I received an offer from the Commerce School of the University of Toronto a month before I was turned 18-year old. The next year, I was quite depressed and eventually recognized that I had no courage for working in finance; no sensitivity to numbers for being an accountant; nor eloquence that is needed in marketing. In the second year of undergraduate study, I decided to switch from the Commerce School to the School of Arts, and studied fine art history for the rest of my undergraduate years. I felt the happiness of study and research: a pottery from ancient Greece had so many stories to tell, and an abstract painting was not as superficial as I thought before. Writing long essays was not boring and thick art history book were not dreadful. So I believed that I should work with arts in the future.

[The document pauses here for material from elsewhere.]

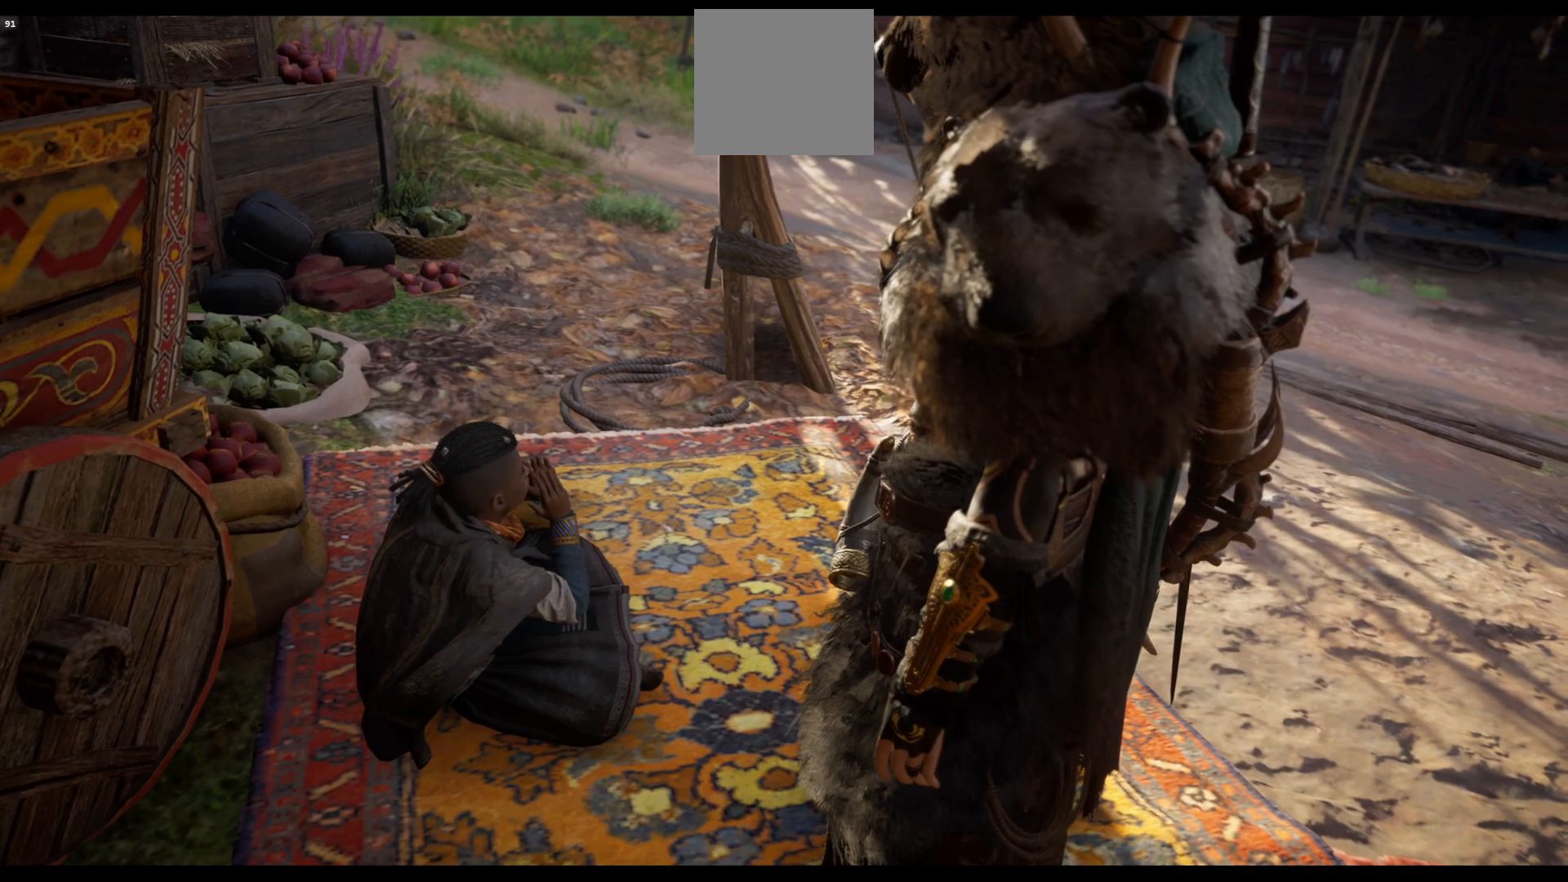
{"buttons": [], "left_stick": "center", "right_stick": "center", "events": [[33, "A", "up"], [167, "B", "down"], [267, "B", "up"]]}
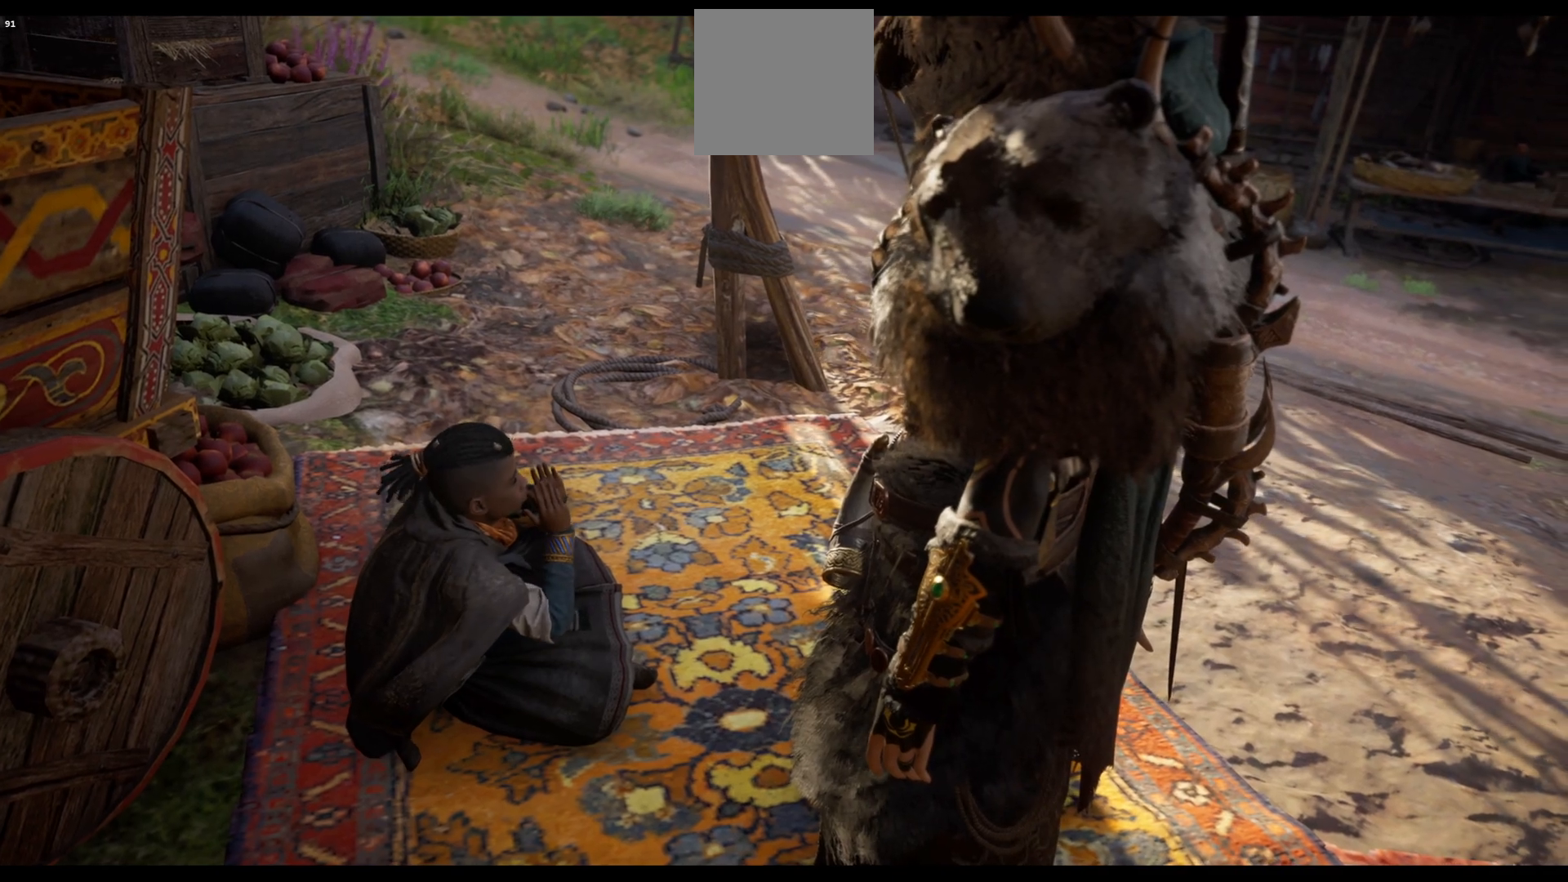
{"buttons": [], "left_stick": "center", "right_stick": "center", "events": [[150, "B", "down"], [267, "B", "up"]]}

I came back to China after I got my bachelor degree. I tried three different jobs within the first two years of my graduation. I assisted in performances arrangement of international performing groups for theatres, worked on copyrights importation of books as a copyright agency, and participated in concept design and FFE design in an interior design studio. All these experience brought me back to school with a bunch of questions. “Why tickets for a chamber music performance were more expansive than tickets for a full play of Chinese opera?”, “Why no foreign publishers would ask me about copyrights exportation of Chinese books?”, “Why the clients always asked for ‘Simple European Style’, ‘French Style’ or ‘Neo American Style’ when choosing their interior design?”
Canada is a multicultural country; I did not feel the disadvantages of Chinese culture during the years I was there. I had an Indian friend who watched Chinese soap operas every weekend, my Romanian friend read The Romance of Three Kingdoms with a lot of interests, and my Jamaican friend could sing Socialism is Great fluently. It was only when I came back to China, I realized by my heart that the western culture “bullied” the Chinese culture. However, the ones that lived in such environment day by day were insensitive about such circumstances and would not agree with me. They answered me “Because the chamber music is more upper-class!”, “Because Chinese books are boring!”, “Because a room in Chinese style is way too old-fashioned!”
I wish to change these thoughts, I want to find a way that allows more people to accept and appreciate Chinese culture. I searched different universities around the world for relevant graduate programs, within all of them, the Cultural Industries and Arts Management program from the School of Arts, Peking University became my first choice. And the School of Arts, Peking University embraced me with an offer paper. I now researching on intercultural communication of Chinese opera, passionately participated in international symposiums of culture and arts, and worked with research projects of intercultural communication of culture and arts. I truly wish that I could make a modest contribution to the intercultural communication of Chinese culture and arts. I hope the beauty of Chinese arts can be recognized and appreciated by more people in the world.